A US court has granted a Pakistani woman suspected of links to al-Qaeda and accused of trying to kill US soldiers access to medical attention.
Aafia Siddiqui, who has been charged with attempting to kill US soldiers in Afghanistan, was shot and wounded in the alleged attack in July.
Siddiqui appeared in a wheelchair at a hearing in a New York court on Monday and instead of discussing bail as planned, her lawyers said she was in dire need of medical care.
"She is complaining of abdominal pain.

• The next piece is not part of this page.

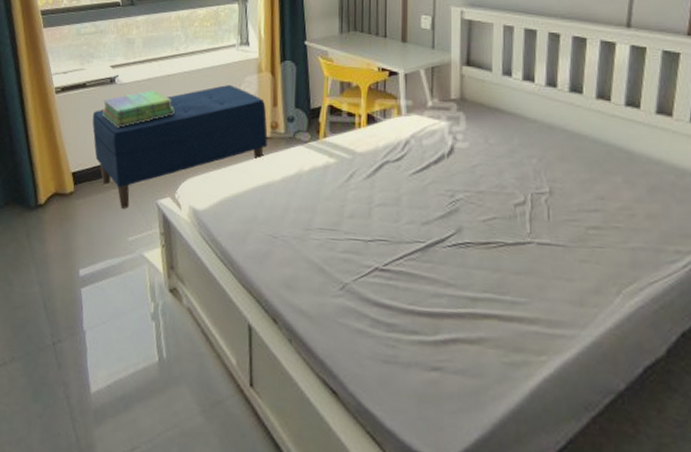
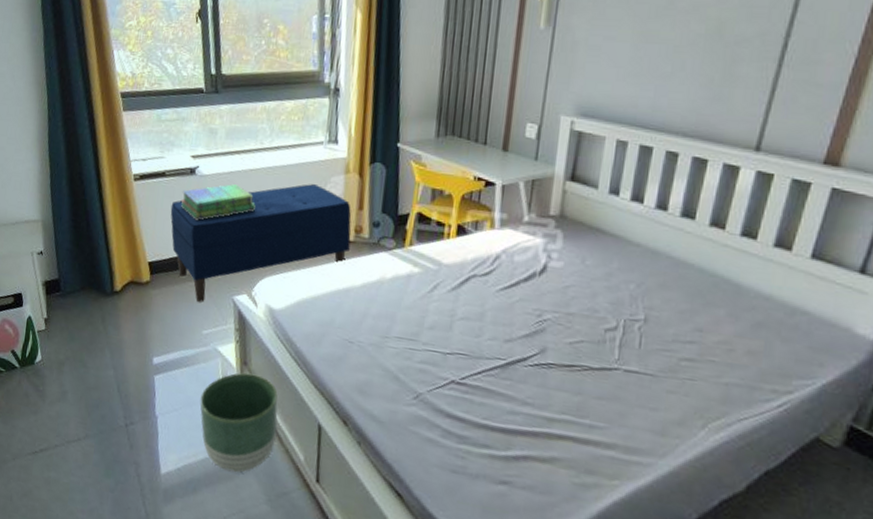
planter: none [128,277,208,385] -> present [200,372,278,473]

She understands she lost part of an intestine," said Elaine Sharp from her legal team.
She added that Siddiqui had large stitches down her torso from major surgery and may be suffering from internal bleeding.
Elizabeth Fink, her chief lawyer, said: "She has been here, judge, for one week and she has not seen a doctor, even though they [US authorities] know she has been shot."

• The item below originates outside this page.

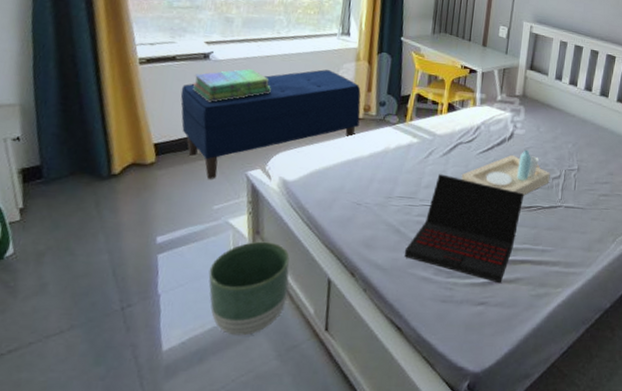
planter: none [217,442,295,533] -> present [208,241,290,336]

Christopher LaVigne, a US prosecutor, told the court it was "a complicated situation", and because of her alleged recent attack she was considered a "high-security risk".
Siddiqui, a former US resident, was arrested on July 17 by police in Ghazni province in Afghanistan.
At the time of her arrest she was carrying documents on how to make explosives and descriptions of US landmarks in her handbag, according to the complaint against her in the court.
She was also carrying "chemical substances in gel and liquid form that were sealed in bottles and glass jars", the complaint said.
Siddiqui is also said to have fired on US military officials who arrived at her detention facility one day after her arrest, using an assault rifle one of them had placed on the floor.
An interpreter pushed the rifle aside as she fired two shots, which missed, the prosecution said.
One of two shots fired by a soldier in response hit her in the torso and she was subdued.
Siddiqui's lawyers have said they believe she was secretly detained since March 2003, when she left her parents' home in Karachi to visit her uncle in Islamabad.
On Monday they said they could no longer discuss details of the case.
In 2004, she was accused by the FBI of being an "al-Qaeda operative and facilitator who posed a clear and present danger to America".
Siddiqui was married to a nephew of Khalid Sheik Mohammed, who is accused of planning the attacks on New York and Washington in September 11, 2001.
Her husband was captured in 2003 and is now held at the US military prison camp at Guantanamo Bay, Cuba.